Blues singer and guitarist Bonnie Raitt trumpets the way Hooker's stylings
have been passed down by musicians through the years.
"I think of all the great bluesmen who immigrated from Mississippi up to
the cities and have had such a great effect on rock, John is among the most
significant," Raitt said recently. "And the fact he is still with us, and
vital and enjoying his recent international fame, is especially gratifying
because not many of the musicians I grew up idolizing are still alive."
While some Delta bluesmen, such as Muddy Waters, helped domesticate the
music by moving it to urban areas, Hooker's style has retained the
coarseness and mystical nature of the country for nearly five decades. An
obvious influence on performers on both sides of the Atlantic -- from the
Animals and Doors to U2 and ZZ Top -- his music has been a building block
of rock 'n' roll, as evidenced by his induction several years ago into
the Rock and Roll Hall of Fame.
Hooker, who toured and recorded with Canned Heat in the late '60s and
early '70s, says he is not bothered by the numerous acts that have copied
(and sometimes plagiarized) his music.
"My style is all to myself," he says. "If others want to take parts of it
for their own, I'm happy about that. It's still mine, but it means more
people will hear it."
Hooker has great admiration for young white guitarists who have taken on
the blues. He says Eric Clapton and the late Stevie Ray Vaughan should be
admired for their dedication to playing true blues.

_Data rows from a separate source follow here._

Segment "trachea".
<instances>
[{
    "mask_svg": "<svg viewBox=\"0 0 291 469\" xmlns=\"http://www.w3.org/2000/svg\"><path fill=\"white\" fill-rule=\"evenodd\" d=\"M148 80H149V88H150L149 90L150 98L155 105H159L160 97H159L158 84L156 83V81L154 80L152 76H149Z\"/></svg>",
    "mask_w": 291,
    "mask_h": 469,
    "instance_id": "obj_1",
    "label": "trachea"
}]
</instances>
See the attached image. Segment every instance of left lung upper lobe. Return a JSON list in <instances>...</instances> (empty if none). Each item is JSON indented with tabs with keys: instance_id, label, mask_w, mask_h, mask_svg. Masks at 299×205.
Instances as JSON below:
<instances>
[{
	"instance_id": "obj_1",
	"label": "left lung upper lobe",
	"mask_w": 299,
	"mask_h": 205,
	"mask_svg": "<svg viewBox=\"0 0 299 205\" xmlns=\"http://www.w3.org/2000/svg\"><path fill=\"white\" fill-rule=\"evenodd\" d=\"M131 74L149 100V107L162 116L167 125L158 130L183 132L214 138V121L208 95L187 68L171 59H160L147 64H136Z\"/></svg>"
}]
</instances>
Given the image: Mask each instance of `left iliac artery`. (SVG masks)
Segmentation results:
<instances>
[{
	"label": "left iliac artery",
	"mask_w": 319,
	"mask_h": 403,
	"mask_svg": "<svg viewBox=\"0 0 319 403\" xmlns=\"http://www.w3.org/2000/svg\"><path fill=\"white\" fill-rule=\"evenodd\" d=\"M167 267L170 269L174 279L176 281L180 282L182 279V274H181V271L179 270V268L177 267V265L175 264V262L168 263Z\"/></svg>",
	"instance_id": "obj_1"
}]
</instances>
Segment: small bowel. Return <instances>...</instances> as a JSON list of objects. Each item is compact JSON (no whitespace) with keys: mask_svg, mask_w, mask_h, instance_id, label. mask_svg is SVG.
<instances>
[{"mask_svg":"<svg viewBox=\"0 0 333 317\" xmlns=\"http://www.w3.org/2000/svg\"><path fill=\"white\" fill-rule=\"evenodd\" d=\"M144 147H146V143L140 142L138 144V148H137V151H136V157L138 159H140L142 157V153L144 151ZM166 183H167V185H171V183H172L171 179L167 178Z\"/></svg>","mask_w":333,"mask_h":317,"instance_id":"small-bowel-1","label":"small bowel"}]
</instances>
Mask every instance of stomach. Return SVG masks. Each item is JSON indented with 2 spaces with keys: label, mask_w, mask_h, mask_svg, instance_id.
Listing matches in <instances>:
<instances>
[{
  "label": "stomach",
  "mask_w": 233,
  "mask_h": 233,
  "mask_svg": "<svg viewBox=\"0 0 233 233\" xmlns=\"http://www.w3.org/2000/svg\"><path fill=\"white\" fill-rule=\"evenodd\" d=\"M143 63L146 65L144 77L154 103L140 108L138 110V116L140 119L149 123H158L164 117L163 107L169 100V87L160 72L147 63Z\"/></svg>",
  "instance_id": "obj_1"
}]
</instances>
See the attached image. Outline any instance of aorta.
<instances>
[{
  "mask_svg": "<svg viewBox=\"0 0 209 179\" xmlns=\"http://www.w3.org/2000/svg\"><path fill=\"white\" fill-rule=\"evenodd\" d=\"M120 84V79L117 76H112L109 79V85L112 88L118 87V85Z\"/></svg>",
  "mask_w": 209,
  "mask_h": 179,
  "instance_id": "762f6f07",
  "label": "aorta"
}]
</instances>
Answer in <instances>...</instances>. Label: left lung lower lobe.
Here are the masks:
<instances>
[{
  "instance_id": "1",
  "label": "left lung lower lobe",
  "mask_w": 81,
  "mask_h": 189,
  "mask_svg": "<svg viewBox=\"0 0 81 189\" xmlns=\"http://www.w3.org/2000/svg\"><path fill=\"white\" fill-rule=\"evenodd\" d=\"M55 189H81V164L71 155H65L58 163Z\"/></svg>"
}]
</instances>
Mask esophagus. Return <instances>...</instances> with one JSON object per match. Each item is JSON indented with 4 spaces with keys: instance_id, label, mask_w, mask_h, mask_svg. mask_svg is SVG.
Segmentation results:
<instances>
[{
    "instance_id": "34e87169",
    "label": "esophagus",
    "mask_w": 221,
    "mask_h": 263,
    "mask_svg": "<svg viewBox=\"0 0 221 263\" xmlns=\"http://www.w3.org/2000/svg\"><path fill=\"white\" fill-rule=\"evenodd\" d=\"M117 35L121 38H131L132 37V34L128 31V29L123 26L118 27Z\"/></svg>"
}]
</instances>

"You know, I love Eric Clapton, but I've never had the chance to do a
record with him," Hooker says. "That's one thing I would like to do. You
listen to him play and you can tell that he loves the music. He ain't
doin' it to make money; he's doin' it because he loves the music. I
don't think he really knows how much I admire him."
Wider audience
Hooker is hard-pressed to explain the ferocity or inspiration behind his
music. The best he can do is credit it to intuition.

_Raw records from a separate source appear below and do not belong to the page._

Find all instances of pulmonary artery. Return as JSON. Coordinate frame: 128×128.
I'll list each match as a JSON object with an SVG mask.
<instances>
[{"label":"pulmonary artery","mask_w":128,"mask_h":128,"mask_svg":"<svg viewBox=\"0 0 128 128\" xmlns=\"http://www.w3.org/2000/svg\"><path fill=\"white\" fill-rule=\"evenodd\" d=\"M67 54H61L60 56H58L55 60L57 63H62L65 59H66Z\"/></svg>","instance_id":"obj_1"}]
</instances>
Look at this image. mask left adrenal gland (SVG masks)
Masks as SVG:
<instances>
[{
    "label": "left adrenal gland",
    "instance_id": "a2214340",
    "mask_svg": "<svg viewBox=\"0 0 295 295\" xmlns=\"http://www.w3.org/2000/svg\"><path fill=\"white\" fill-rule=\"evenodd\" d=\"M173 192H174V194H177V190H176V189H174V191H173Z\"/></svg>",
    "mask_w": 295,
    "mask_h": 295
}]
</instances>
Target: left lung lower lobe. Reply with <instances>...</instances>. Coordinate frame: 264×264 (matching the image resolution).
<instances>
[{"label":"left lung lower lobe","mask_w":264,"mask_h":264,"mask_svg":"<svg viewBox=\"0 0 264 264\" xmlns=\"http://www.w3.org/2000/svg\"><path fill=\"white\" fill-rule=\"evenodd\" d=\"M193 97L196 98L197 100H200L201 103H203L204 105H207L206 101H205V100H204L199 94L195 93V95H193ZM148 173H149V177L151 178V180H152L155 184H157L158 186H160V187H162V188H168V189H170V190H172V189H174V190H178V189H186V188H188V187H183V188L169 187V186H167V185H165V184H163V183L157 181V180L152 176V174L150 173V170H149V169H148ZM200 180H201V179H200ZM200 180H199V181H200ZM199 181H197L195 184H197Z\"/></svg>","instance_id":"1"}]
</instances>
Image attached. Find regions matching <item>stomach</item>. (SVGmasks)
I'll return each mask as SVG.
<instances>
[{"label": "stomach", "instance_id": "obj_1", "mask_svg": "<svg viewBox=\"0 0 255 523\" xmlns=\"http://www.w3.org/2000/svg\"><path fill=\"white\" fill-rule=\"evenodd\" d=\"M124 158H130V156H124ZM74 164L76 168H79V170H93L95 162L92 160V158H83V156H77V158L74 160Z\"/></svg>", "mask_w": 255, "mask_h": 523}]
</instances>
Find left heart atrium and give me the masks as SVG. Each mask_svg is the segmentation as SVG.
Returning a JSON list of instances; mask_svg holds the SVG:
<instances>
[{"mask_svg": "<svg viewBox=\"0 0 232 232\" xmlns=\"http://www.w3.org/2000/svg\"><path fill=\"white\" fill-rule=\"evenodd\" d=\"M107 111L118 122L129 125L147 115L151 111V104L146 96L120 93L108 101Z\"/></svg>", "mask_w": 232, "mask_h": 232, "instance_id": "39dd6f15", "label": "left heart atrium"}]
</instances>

"I don't know how they come to me," he says. "I just get an idea and then
all of a sudden I've got a song. I remember back in Detroit, I used to go
to the Apex Bar every night after I got off work. The bartender there used
to call me Boom Boom. I don't know why, but he did. One night, I walked in
and he said, 'Boom Boom, you're late.' I said to myself, 'That sounds
like a song.' "
The resulting song, "Boom Boom", became a staple in Hooker's repertoire
and was introduced to a wider audience in the early 1960's when a British
invasion band -- The Animals -- adapted it to rock. Hooker subsequently
re-recorded the song for his hit 1992 album of the same name.
As for the future, Hooker says he can't imagine giving up performing, even
though he acknowledges time is against him.
"Oh, I still like to play and I still play when I want to," he says. "But I
don't want to do no big tours or go out on the road. I like the small
clubs. I like dropping into a small club and playing with some people,
trying to help them get a start. I do benefits. I do them all the time.
There's so many people out there that needs help that I can't say I
won't help them.
"You know, I feel like I'm the father of a whole lot of people. I'm not
their real dad, but I am their (musical) dad. They know that and so do I."